ABILENE, Texas (KTAB/KRBC) – The Hendrick Home for Children was first established in 1939 and has constantly changed and expanded to help meet the needs of residents. The latest expansion happened in 2020 during the pandemic, but employees are now seeing fewer clients than before COVID-19.

Emily McFall is a resident at the Hendrick Home for Children, living with her three kids. She is on track to becoming a NICU nurse while also getting to spend time with her children, but her life has not always gone smoothly. 

She was married before living at the home for children, but when her marriage ended in divorce, she struggled with figuring out how to pay the bills. 

“That got to be a little difficult being on our own… There was no way we’d be able to make it anymore, and so we came here,” McFall recalled. 
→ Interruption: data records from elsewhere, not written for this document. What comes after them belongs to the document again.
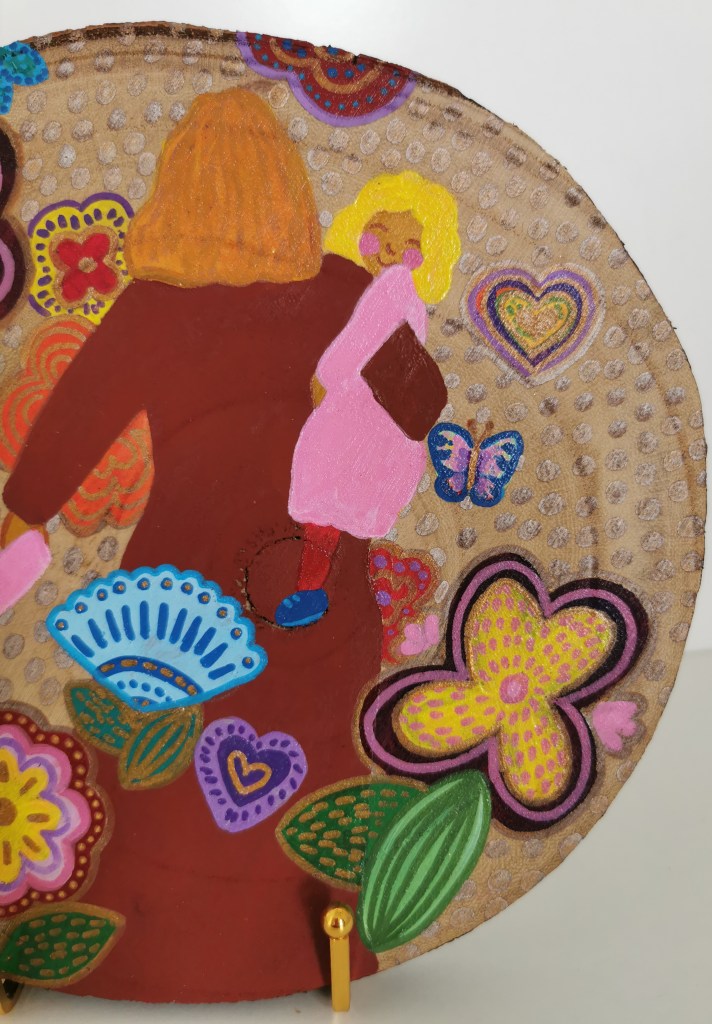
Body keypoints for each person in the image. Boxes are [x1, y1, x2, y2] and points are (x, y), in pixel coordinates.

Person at [0, 88, 449, 1003]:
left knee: (158, 769)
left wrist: (21, 521)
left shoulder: (151, 310)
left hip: (177, 597)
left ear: (173, 190)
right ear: (288, 189)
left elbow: (64, 440)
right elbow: (420, 405)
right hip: (322, 581)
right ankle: (320, 941)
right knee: (317, 762)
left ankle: (141, 950)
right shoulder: (344, 291)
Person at [277, 171, 461, 627]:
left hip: (357, 419)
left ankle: (310, 591)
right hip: (385, 427)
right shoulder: (408, 297)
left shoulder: (392, 286)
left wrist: (323, 379)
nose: (391, 253)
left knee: (325, 511)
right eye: (378, 237)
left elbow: (355, 347)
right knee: (346, 517)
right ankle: (328, 594)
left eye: (408, 247)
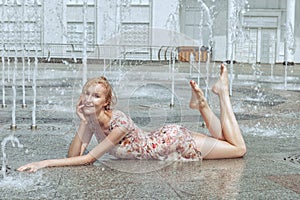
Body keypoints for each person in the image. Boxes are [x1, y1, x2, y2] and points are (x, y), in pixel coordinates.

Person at [18, 64, 246, 173]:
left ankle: (222, 93)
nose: (89, 99)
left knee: (237, 149)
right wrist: (84, 122)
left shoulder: (120, 124)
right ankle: (203, 105)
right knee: (226, 140)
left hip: (173, 142)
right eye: (86, 94)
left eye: (96, 96)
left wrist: (44, 163)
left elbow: (88, 159)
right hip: (163, 139)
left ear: (106, 102)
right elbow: (73, 156)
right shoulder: (93, 119)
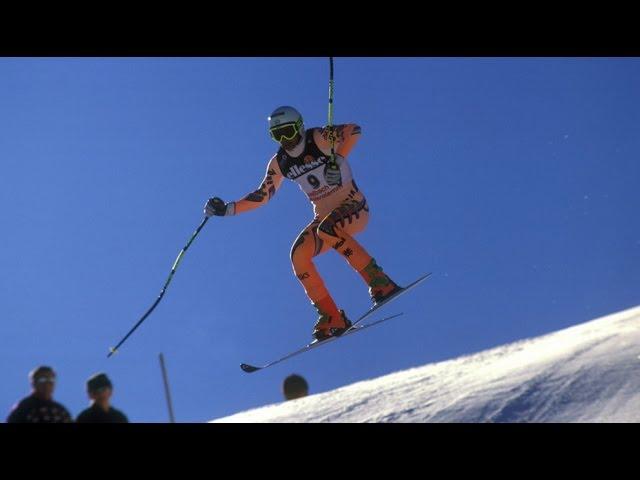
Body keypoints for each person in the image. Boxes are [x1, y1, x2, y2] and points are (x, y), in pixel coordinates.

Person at [204, 106, 401, 341]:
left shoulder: (318, 138)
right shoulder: (280, 162)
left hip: (353, 207)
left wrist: (337, 159)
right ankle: (331, 316)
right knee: (298, 255)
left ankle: (380, 282)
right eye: (279, 135)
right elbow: (263, 195)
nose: (286, 140)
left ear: (299, 127)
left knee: (327, 229)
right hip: (325, 219)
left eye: (288, 131)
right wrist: (227, 209)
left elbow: (354, 130)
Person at [6, 365, 73, 423]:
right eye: (42, 379)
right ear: (33, 383)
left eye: (51, 380)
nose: (47, 383)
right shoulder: (24, 408)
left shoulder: (60, 411)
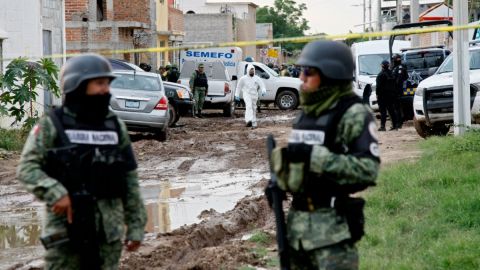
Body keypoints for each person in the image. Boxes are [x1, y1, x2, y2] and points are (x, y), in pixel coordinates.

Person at [17, 54, 147, 270]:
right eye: (99, 83)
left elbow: (129, 180)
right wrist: (55, 192)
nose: (106, 90)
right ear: (77, 85)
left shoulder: (115, 127)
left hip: (108, 234)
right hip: (65, 233)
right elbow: (27, 168)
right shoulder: (52, 124)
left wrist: (136, 225)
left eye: (107, 83)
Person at [270, 40, 380, 269]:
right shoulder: (307, 114)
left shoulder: (353, 114)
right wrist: (280, 183)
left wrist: (315, 157)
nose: (301, 78)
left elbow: (368, 170)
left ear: (330, 74)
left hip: (332, 235)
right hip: (297, 233)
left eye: (308, 71)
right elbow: (301, 166)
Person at [234, 64, 266, 128]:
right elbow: (238, 87)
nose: (252, 72)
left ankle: (253, 123)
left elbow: (262, 85)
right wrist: (236, 94)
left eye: (253, 70)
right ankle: (249, 120)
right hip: (247, 94)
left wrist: (263, 90)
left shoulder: (257, 78)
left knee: (254, 108)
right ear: (248, 70)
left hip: (254, 95)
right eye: (251, 70)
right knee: (249, 106)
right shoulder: (243, 78)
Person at [376, 60, 399, 131]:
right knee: (391, 110)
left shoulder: (380, 75)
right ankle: (395, 126)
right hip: (391, 95)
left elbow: (378, 87)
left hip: (382, 96)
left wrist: (377, 95)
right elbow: (396, 84)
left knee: (383, 111)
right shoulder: (392, 73)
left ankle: (383, 127)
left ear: (382, 66)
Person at [391, 53, 408, 128]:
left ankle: (399, 123)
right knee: (396, 107)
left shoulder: (400, 67)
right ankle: (398, 122)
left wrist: (395, 87)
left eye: (395, 59)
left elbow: (400, 79)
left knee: (397, 107)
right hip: (394, 90)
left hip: (397, 90)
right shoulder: (394, 67)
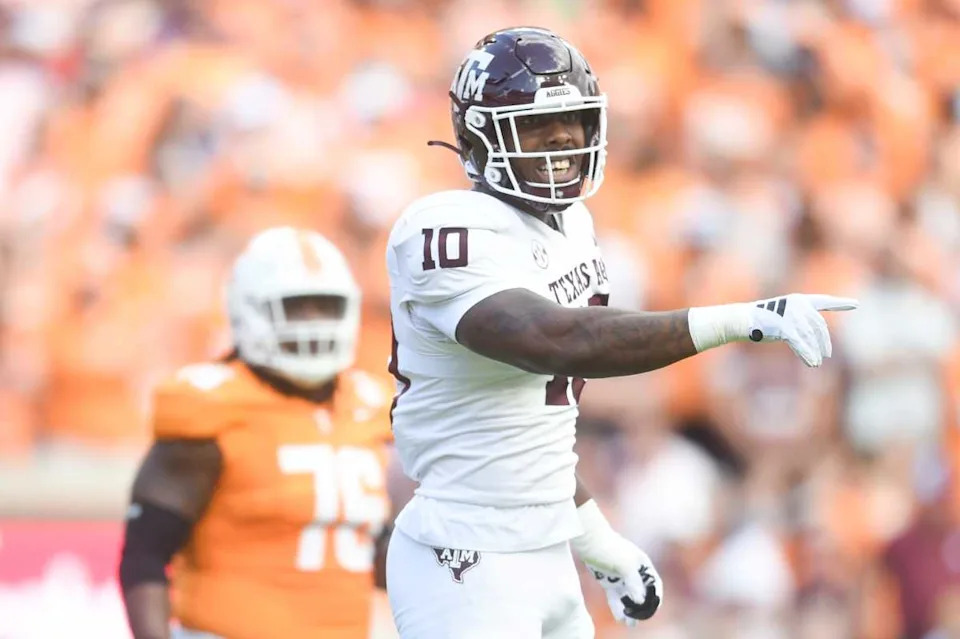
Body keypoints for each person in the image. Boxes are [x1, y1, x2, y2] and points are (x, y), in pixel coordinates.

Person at [385, 26, 858, 638]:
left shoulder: (572, 226)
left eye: (571, 125)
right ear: (478, 137)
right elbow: (552, 340)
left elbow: (532, 434)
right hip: (463, 554)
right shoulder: (442, 230)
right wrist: (739, 319)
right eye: (534, 128)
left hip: (543, 547)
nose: (559, 143)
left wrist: (599, 541)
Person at [119, 227, 396, 639]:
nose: (314, 322)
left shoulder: (370, 404)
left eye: (325, 306)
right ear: (249, 310)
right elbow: (144, 555)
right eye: (298, 308)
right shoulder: (210, 405)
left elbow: (379, 551)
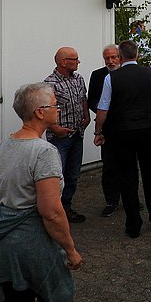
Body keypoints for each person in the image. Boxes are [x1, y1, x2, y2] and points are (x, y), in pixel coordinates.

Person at [0, 83, 83, 302]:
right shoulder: (44, 152)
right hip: (31, 247)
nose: (59, 109)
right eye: (55, 105)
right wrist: (70, 250)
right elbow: (51, 212)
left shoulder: (5, 144)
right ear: (40, 112)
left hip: (1, 245)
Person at [94, 40, 151, 238]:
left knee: (127, 176)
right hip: (147, 130)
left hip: (122, 132)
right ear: (137, 55)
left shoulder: (111, 78)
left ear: (120, 57)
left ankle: (133, 224)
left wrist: (98, 132)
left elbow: (103, 109)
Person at [43, 47, 89, 224]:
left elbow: (83, 99)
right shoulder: (49, 83)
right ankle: (52, 212)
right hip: (59, 138)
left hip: (77, 135)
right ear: (63, 62)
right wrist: (55, 128)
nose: (78, 62)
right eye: (75, 59)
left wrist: (86, 116)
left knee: (72, 175)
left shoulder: (78, 78)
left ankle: (66, 208)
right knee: (56, 176)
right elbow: (44, 111)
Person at [87, 45, 122, 217]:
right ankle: (111, 201)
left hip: (127, 127)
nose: (110, 61)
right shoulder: (98, 75)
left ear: (120, 57)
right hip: (107, 126)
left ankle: (130, 197)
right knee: (109, 165)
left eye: (114, 57)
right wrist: (103, 111)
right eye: (107, 58)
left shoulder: (128, 74)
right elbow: (91, 99)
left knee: (129, 164)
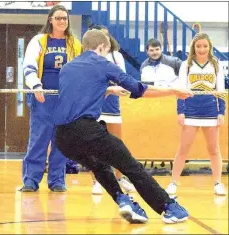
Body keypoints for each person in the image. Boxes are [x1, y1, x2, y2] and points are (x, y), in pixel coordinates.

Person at [54, 29, 192, 224]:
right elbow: (138, 89)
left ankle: (123, 199)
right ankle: (168, 207)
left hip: (61, 136)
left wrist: (107, 89)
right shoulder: (103, 63)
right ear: (101, 47)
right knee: (131, 167)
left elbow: (76, 94)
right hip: (86, 130)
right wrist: (172, 90)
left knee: (99, 166)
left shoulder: (67, 68)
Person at [20, 4, 82, 192]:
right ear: (50, 20)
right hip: (43, 98)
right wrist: (35, 85)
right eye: (58, 18)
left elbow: (80, 70)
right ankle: (31, 180)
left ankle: (57, 180)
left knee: (61, 141)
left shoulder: (74, 43)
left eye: (65, 18)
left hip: (65, 100)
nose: (62, 21)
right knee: (39, 139)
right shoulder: (39, 40)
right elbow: (28, 65)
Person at [166, 32, 227, 196]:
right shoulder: (186, 65)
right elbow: (180, 90)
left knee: (214, 149)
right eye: (198, 46)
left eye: (205, 46)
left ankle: (218, 183)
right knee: (183, 149)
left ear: (210, 47)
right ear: (193, 47)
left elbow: (221, 90)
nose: (202, 49)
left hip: (211, 111)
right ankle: (173, 182)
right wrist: (181, 111)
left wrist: (221, 112)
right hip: (191, 112)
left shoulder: (216, 64)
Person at [88, 24, 136, 195]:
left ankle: (120, 178)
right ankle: (96, 181)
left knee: (117, 144)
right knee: (94, 145)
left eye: (106, 36)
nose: (104, 39)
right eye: (100, 36)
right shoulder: (87, 56)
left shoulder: (116, 56)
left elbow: (121, 78)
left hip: (112, 104)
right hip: (94, 103)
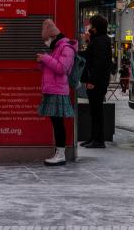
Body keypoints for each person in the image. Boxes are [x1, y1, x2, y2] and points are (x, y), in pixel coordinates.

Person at [37, 19, 77, 166]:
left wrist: (46, 58)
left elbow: (62, 69)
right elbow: (53, 70)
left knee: (58, 123)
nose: (46, 42)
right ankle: (58, 152)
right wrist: (43, 62)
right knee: (56, 122)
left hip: (58, 91)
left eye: (47, 39)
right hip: (53, 90)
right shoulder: (57, 48)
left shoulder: (66, 48)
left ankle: (60, 154)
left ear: (53, 36)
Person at [80, 14, 111, 148]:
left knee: (97, 111)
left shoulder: (101, 41)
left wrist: (92, 80)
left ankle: (99, 140)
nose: (89, 28)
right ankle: (94, 137)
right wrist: (87, 42)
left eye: (91, 25)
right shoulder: (98, 40)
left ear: (96, 28)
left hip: (97, 82)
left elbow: (99, 63)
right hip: (96, 81)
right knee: (94, 111)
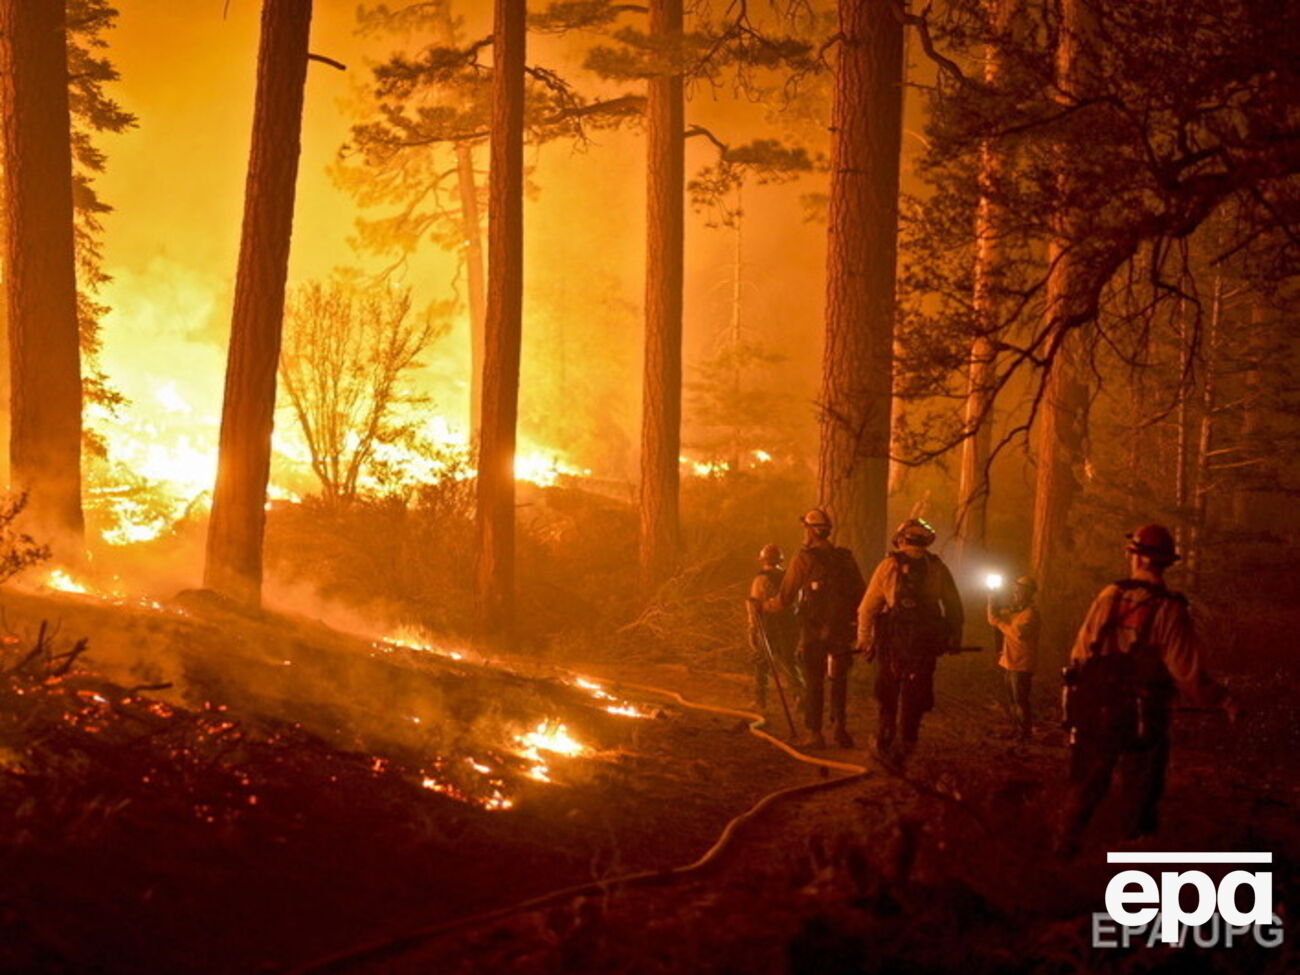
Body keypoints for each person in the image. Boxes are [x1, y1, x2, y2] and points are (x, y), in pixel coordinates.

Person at [1056, 524, 1238, 857]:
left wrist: (1076, 701)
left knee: (1084, 788)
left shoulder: (1110, 595)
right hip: (1143, 714)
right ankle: (1130, 866)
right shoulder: (1171, 609)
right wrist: (1222, 699)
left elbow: (1080, 654)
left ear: (1135, 557)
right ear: (1166, 563)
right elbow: (1187, 673)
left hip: (1095, 706)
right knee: (1140, 793)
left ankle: (1063, 855)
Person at [857, 518, 964, 762]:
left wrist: (864, 639)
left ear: (901, 539)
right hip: (926, 640)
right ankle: (909, 741)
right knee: (917, 688)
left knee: (888, 689)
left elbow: (867, 608)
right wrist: (953, 637)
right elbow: (954, 606)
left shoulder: (888, 565)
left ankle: (884, 736)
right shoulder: (937, 566)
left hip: (892, 640)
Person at [764, 509, 866, 748]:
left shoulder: (804, 558)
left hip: (815, 630)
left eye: (806, 529)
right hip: (842, 630)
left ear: (811, 531)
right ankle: (840, 728)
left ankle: (814, 733)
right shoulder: (845, 558)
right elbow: (861, 593)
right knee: (839, 679)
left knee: (814, 680)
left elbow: (785, 597)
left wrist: (763, 606)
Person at [746, 544, 803, 713]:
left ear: (763, 560)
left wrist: (752, 629)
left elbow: (754, 606)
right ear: (780, 560)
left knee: (762, 662)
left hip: (769, 626)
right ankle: (799, 696)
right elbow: (797, 602)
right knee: (789, 661)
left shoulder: (760, 580)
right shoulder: (790, 578)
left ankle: (760, 701)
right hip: (789, 625)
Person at [989, 575, 1041, 741]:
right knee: (1013, 700)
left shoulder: (1030, 615)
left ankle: (1024, 732)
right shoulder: (1016, 612)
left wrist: (1000, 623)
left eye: (1020, 590)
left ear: (1028, 593)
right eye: (1016, 589)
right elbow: (993, 620)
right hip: (1010, 662)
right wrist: (991, 600)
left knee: (1020, 700)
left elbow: (1018, 634)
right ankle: (1016, 729)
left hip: (1022, 664)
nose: (1016, 593)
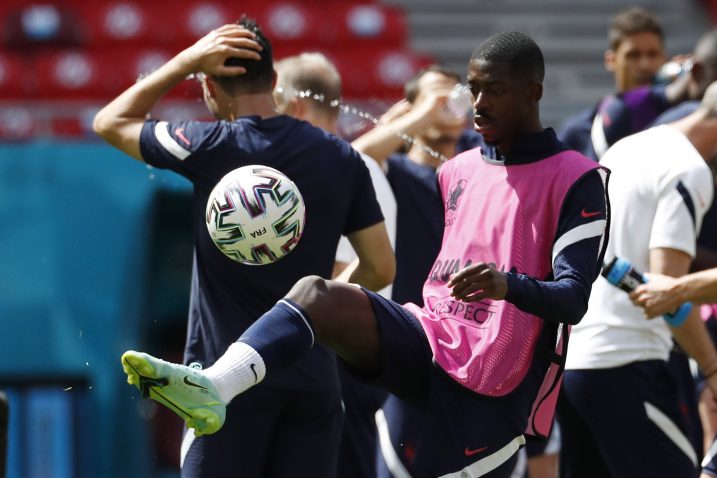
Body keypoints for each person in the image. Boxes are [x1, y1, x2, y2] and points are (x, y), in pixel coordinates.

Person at [120, 31, 610, 477]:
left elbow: (572, 299)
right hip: (430, 338)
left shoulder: (578, 178)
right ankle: (214, 386)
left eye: (494, 91)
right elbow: (362, 169)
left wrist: (507, 283)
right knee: (317, 294)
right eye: (474, 89)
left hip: (495, 385)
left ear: (533, 92)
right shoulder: (456, 170)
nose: (478, 104)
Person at [93, 18, 395, 478]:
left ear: (209, 87)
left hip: (220, 388)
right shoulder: (340, 156)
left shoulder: (208, 144)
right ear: (275, 81)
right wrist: (312, 311)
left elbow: (109, 122)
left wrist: (185, 61)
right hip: (311, 381)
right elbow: (379, 266)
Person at [560, 83, 717, 478]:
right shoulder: (689, 170)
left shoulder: (627, 147)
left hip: (575, 363)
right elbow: (667, 295)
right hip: (629, 366)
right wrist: (713, 367)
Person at [272, 51, 398, 478]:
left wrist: (284, 323)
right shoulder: (357, 163)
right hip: (364, 351)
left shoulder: (331, 169)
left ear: (294, 105)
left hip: (343, 356)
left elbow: (343, 274)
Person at [558, 7, 688, 161]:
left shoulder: (685, 118)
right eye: (633, 55)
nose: (644, 65)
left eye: (652, 54)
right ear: (611, 60)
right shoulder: (580, 132)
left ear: (665, 59)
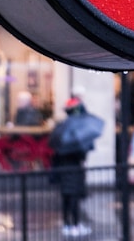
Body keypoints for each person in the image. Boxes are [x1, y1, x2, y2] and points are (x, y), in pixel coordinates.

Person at [48, 97, 92, 236]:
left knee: (67, 197)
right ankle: (74, 225)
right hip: (73, 169)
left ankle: (68, 224)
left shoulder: (62, 127)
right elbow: (81, 153)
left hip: (63, 168)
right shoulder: (76, 129)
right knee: (73, 198)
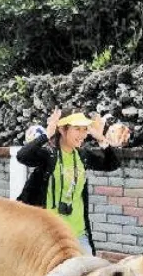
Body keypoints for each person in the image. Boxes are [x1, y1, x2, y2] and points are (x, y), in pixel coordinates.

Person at [16, 107, 129, 255]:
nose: (83, 135)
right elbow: (22, 156)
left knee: (88, 272)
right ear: (63, 130)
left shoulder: (83, 156)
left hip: (78, 233)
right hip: (49, 234)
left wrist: (101, 139)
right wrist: (47, 134)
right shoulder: (49, 155)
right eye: (77, 129)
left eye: (84, 129)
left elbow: (111, 164)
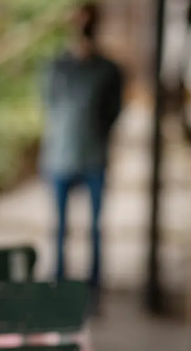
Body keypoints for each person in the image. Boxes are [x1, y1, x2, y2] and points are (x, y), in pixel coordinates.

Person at [40, 2, 123, 310]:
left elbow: (113, 112)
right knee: (60, 228)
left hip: (93, 157)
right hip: (60, 156)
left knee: (95, 229)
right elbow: (49, 104)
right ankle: (60, 285)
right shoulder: (56, 66)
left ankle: (94, 290)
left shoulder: (108, 69)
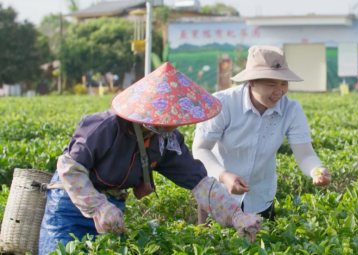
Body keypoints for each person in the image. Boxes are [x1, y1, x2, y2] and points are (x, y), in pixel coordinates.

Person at [38, 63, 262, 255]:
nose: (174, 124)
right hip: (70, 208)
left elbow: (199, 182)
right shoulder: (105, 127)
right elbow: (69, 167)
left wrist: (236, 216)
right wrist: (97, 207)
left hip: (113, 207)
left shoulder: (166, 139)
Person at [193, 45, 332, 224]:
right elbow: (201, 149)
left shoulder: (292, 110)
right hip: (218, 198)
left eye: (284, 84)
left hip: (260, 200)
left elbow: (305, 154)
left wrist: (316, 170)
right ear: (251, 82)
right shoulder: (223, 104)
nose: (279, 91)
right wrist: (225, 176)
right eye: (271, 84)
The newly single parent was encouraged by her mom to look into the Hendrick Home for Children, a place that can provide a stable home for children and assistance for single parents. 

“I went from feeling like I’m barely keeping my head above water to I can at least tread it for now,” McFall explained. 

This home has three programs: 

Basic Care:  

  • School-aged children living full-time with house parents 
  • Custodial guardian/parent visits 
  • Enrolled in Abilene schools 
  • Participate in school and community activities 
  • Access to counseling and other health services 

After Care: 

  • Turn 18 while in Basic Care and complete high school 
  • Access and support to continue secondary education or career exploration 
  • Live onsite in an apartment 

Family Care: 

  • Single parents and their children reside in family residences 
  • Working towards an education, career or life goal 
  • Requires a vehicle, childcare, employment, and commitment to the expectations 
  • Timeline varies 

CEO and president Robert Marshall shared what the home is aimed to do.

“We want everybody to be happy. We want everybody to be emotionally healthy and we want everybody to be productive citizens,” Marshall expressed. 

He explained that this is not an orphanage, because they do not have custody over the children. 

“Birthdays, Christmas, holidays – the family still gets to be a part of all of that,” Marshall said. 

As the world changed in the last 82 years, so has the Hendrick Home. Most recently, the campus was updated in 2020 to expand facilities.

“The whole campus is fairly new,” Marshall explained. 

Since the expansion, however, they have seen fewer clients than before COVID-19, to which Marshall said he does not exactly know why. 

“It’s a combination of factors – staff – but also, it’s harder for a family to say, ‘We’re going to send our kid off,’” Marshall explained. 

They are working to hire more staff to help more people in need and encourage those who need assistance to apply. Staff hope to help more people like McFall, who said if she could talk to herself a couple of years ago, she would say, “Don’t wait so long to go.”